* _Task requirements_
Repeat precisely the span of lines below that opens with the line containing "wrist: (819, 827)" and closes with the line containing "ring pip: (311, 379)", both included.

** Opening Data to examine block **

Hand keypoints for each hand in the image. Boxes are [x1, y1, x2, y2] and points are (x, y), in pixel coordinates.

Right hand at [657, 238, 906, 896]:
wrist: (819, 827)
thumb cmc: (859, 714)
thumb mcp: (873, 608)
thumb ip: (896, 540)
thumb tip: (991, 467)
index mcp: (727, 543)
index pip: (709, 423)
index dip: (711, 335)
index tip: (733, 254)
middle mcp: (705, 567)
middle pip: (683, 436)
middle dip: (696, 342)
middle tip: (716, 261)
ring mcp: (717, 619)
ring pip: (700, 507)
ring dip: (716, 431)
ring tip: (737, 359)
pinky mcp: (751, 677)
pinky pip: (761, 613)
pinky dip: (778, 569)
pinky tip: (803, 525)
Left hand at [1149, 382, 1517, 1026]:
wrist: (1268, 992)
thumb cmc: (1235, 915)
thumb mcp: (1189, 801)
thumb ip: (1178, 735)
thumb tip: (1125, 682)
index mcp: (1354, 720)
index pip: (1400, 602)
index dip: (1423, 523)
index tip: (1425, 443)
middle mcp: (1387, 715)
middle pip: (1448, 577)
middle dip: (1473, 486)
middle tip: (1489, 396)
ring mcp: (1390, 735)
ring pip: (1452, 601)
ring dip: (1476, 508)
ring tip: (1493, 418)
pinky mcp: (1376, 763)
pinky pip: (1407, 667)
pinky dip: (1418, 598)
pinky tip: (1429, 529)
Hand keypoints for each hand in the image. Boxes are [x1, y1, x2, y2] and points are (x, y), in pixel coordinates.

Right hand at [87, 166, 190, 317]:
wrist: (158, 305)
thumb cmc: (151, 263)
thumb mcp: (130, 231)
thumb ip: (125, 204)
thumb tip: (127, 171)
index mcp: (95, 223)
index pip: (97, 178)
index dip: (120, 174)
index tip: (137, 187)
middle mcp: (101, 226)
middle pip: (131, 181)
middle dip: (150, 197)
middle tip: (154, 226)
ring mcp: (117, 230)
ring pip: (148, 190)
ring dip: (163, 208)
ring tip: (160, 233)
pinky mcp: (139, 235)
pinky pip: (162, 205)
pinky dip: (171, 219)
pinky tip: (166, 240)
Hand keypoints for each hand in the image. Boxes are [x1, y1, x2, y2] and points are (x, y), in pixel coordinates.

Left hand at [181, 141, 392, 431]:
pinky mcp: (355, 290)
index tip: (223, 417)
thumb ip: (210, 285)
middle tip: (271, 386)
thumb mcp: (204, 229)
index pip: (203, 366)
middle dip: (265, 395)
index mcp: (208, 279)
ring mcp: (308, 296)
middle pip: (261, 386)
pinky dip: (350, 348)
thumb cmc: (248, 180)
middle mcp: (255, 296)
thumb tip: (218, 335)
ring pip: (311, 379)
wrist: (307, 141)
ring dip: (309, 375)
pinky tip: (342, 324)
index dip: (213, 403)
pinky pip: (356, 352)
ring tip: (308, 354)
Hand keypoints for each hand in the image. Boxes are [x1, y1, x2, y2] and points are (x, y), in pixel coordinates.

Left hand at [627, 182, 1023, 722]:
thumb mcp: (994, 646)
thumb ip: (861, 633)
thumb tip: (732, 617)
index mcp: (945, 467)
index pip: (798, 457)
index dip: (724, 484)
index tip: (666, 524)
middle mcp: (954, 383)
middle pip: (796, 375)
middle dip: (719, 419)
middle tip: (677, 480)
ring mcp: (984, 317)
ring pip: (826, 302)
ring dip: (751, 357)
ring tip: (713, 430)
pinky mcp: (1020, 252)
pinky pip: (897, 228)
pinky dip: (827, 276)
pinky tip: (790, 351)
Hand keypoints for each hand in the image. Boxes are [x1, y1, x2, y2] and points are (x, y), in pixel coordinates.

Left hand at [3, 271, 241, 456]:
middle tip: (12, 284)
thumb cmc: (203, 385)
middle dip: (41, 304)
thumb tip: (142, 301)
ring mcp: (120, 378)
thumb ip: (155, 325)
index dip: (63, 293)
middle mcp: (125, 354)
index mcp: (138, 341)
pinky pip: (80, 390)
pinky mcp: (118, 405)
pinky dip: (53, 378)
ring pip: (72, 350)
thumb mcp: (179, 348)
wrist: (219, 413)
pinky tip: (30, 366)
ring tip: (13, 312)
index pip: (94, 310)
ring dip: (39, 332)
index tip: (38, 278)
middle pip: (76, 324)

** Closing Data to examine block **

* _Answer area_
wrist: (819, 827)
thumb cmc: (859, 714)
thumb mcp: (873, 608)
thumb ip: (896, 540)
thumb tip: (991, 467)
index mcp: (727, 543)
index pip: (709, 423)
index dip: (711, 335)
index tip: (733, 254)
middle mcp: (705, 567)
middle pip: (683, 436)
middle dip: (696, 342)
middle tip: (716, 261)
ring mcp: (717, 619)
ring pip: (700, 507)
ring dip: (716, 431)
ring tip: (737, 359)
pinky mcp: (751, 677)
pinky pip: (761, 613)
pinky dip: (778, 569)
pinky tip: (803, 525)
Left hand at [1149, 382, 1517, 1026]:
wrist: (1268, 992)
thumb cmc: (1235, 915)
thumb mcp: (1189, 801)
thumb ip: (1178, 735)
thumb tip: (1125, 682)
index mcp: (1354, 720)
index pip: (1400, 602)
index dip: (1423, 523)
index tip: (1425, 443)
middle mcp: (1387, 715)
middle pip: (1448, 577)
middle dip: (1473, 486)
middle tip: (1489, 396)
ring mcp: (1390, 735)
ring pip: (1452, 601)
ring dip: (1476, 508)
ring tip: (1493, 418)
pinky mcp: (1376, 763)
pinky pip: (1407, 667)
pinky dip: (1418, 598)
pinky tip: (1429, 529)
Hand keypoints for each hand in the image. Boxes are [x1, y1, x2, y2] and points are (x, y), in pixel coordinates.

Right hand at [87, 166, 190, 317]:
wrist: (158, 305)
thumb cmc: (151, 263)
thumb mcp: (130, 231)
thumb ip: (125, 204)
thumb tip: (127, 171)
index mcp: (95, 223)
index pip: (97, 178)
index dip: (120, 174)
index tip: (137, 187)
middle mcp: (101, 226)
middle pip: (131, 181)
middle dip: (150, 197)
middle tip: (154, 226)
ring mcp: (117, 230)
ring pip: (148, 190)
ring dip: (163, 208)
ring tip: (160, 233)
pinky mcp: (139, 235)
pinky pip: (162, 205)
pinky dip: (171, 219)
pinky tip: (166, 240)
Hand keypoints for each hand in the image. Boxes are [x1, y1, x2, y2] and points are (x, y), in pixel coordinates.

Left hand at [181, 141, 392, 431]:
pinky mcp: (355, 290)
index tip: (223, 417)
thumb ip: (210, 285)
middle tip: (271, 386)
thumb mcp: (204, 229)
index pip: (203, 366)
middle dip: (265, 395)
index mcp: (208, 279)
ring mcp: (308, 296)
middle pip: (261, 386)
pinky dip: (350, 348)
thumb cmc: (248, 180)
middle mcp: (255, 296)
thumb tip: (218, 335)
ring pip: (311, 379)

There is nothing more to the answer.